Tindakan yang Diperlukan A: Menurut bagian dokumen di bawah, benda apa yang dibawa Ummu ‘Imarah ketika ia keluar pada suatu pagi saat Perang Uhud?
Tindakan yang Diperlukan B: Alihkan kalimat "Ketika itu kemenangan berada di pihak kaum Muslimin." dari bagian dokumen di bawah ke dalam bahasa Inggris.

=== Bagian Dokumen ===

Senin, 16 September 2013

Islam Mendidik Para Wanita Agar Menjadi Sosok Muslimah yang Kuat dan Tangguh

Di dalam shirah Ibnu Hisyam terdapat sebuah kisah dari Ummu Sa’d bin Rabi’, ia bercerita bahwa; ‘Suatu hari aku menemui Ummu ‘Imarah, lalu aku bertanya kepadanya, “Bibi, ceritakan kepadaku tentang kabarmu pada waktu Perang Uhud.” Lalu ia berkata, “Pada suatu pagi, dengan membawa bejana tempat air minum, aku keluar  sambil memandangi apa yang sedang dilakukan oleh orang-orang. Lalu sampailah aku ke hadapan Rasulullah saw yang waktu itu sedang berada di tengah-tengah para shahabat. Ketika itu kemenangan berada di pihak kaum Muslimin. Kemudian ketika kaum Muslimin mengalami kekalahan, aku berlari menuju  Rasulullah saw dan langsung turun ke medan pertempuran ikut melindungi Rasulullah saw dengan menggunakan pedang dan panah, sehinggaaku sempat terluka.”

=== Informasi yang Diberikan ===

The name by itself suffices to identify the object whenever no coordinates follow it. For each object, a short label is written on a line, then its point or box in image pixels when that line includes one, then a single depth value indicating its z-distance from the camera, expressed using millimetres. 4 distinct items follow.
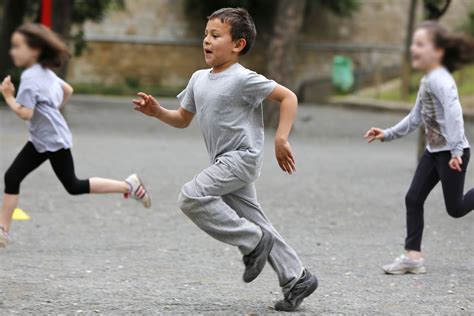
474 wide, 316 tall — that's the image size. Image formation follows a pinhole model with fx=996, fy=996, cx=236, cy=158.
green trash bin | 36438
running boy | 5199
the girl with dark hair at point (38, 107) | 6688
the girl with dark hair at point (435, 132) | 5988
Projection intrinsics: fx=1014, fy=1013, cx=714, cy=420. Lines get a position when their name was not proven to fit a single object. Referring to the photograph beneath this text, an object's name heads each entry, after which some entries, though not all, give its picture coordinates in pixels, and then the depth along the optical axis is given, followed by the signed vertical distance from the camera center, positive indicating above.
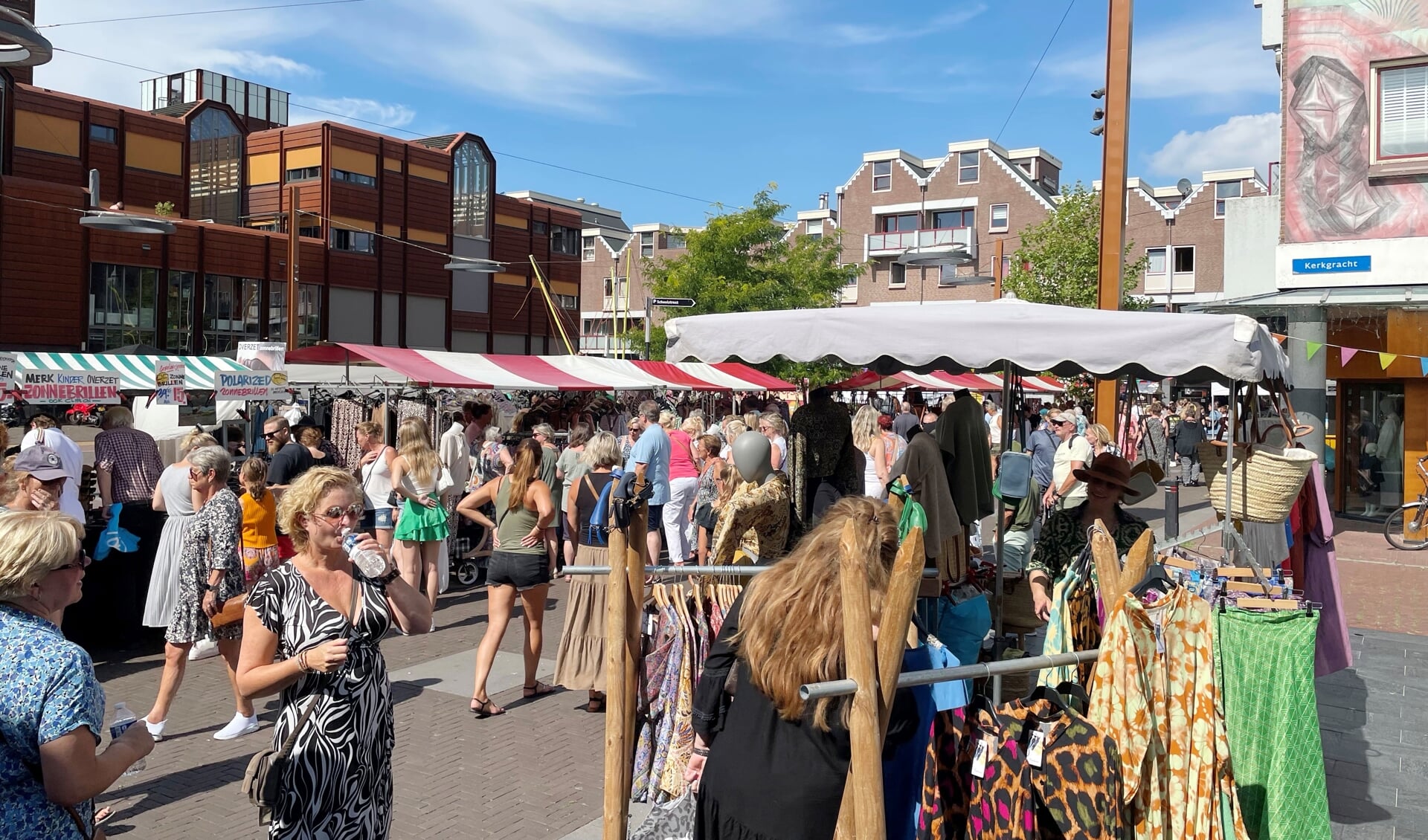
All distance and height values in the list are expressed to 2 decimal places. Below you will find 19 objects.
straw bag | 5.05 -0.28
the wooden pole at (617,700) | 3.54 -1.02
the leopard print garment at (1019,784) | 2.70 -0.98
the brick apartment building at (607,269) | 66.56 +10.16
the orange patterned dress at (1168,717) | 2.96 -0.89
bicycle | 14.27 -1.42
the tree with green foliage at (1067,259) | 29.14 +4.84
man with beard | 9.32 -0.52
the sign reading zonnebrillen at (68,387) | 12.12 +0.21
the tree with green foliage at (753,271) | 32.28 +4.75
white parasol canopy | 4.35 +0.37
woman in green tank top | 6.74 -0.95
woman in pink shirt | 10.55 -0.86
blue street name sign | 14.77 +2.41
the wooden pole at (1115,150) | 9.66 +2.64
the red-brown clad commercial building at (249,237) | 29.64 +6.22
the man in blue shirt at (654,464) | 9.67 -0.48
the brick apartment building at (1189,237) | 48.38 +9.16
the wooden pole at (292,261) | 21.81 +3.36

===
=== Informasi yang Diberikan ===

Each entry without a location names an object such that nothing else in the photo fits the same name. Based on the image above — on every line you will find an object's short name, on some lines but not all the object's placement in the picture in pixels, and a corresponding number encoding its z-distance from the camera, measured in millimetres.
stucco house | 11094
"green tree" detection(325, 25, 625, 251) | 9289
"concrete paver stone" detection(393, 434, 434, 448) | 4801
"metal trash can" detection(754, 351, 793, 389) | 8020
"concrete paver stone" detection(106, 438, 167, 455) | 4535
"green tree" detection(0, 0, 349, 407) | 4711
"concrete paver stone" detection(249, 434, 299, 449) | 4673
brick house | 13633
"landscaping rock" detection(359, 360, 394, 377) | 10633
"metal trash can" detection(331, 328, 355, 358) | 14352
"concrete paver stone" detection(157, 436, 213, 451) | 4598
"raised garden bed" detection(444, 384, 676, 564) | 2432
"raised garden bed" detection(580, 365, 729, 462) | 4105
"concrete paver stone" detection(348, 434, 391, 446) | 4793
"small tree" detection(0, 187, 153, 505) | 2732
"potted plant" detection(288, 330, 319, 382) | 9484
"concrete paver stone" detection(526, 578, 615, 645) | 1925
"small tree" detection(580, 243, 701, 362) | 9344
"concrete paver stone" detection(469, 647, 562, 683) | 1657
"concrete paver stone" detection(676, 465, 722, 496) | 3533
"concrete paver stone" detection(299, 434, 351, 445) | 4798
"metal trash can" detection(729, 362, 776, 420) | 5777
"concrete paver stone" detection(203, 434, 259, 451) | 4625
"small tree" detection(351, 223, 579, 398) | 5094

===

Penyelesaian Masalah A: Bejana tempat air minum.

Penyelesaian Masalah B: At that time, victory was on the side of the Muslims.